(RECORDS FOR THIS EXERCISE begins)
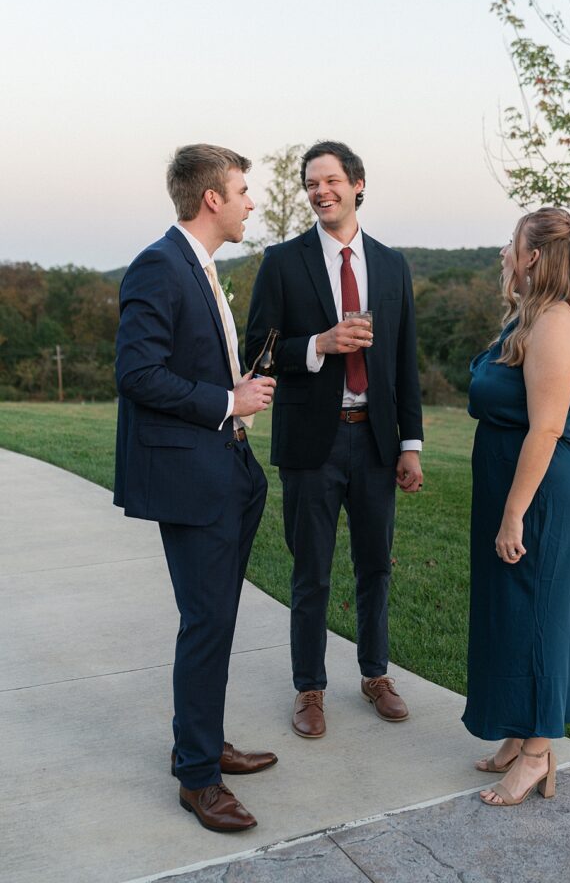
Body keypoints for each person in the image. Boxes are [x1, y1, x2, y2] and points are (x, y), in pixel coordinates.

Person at [114, 144, 277, 832]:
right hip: (191, 477)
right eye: (242, 191)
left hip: (229, 469)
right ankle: (198, 778)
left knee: (217, 620)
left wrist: (237, 395)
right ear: (212, 198)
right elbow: (137, 373)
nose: (250, 203)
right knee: (207, 623)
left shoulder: (202, 267)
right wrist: (227, 401)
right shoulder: (160, 265)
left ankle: (202, 742)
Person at [246, 140, 424, 738]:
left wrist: (410, 444)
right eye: (311, 184)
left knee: (375, 567)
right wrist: (318, 345)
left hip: (375, 442)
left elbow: (405, 361)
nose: (320, 192)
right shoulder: (282, 261)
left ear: (357, 184)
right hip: (310, 446)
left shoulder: (392, 265)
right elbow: (258, 352)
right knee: (312, 573)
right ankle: (310, 687)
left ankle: (376, 675)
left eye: (330, 181)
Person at [464, 207, 570, 806]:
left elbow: (546, 429)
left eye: (511, 243)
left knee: (541, 616)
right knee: (511, 613)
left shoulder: (556, 324)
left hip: (539, 494)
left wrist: (514, 512)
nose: (504, 252)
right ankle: (520, 728)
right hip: (514, 486)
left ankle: (538, 754)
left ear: (534, 255)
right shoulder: (528, 317)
(RECORDS FOR THIS EXERCISE ends)
Where in the records above does the word "wrist" appear? Copy each line that holds it.

**YOUR RESPONSE**
left wrist: (237, 395)
right wrist: (227, 401)
left wrist: (410, 444)
right wrist: (318, 345)
left wrist: (514, 512)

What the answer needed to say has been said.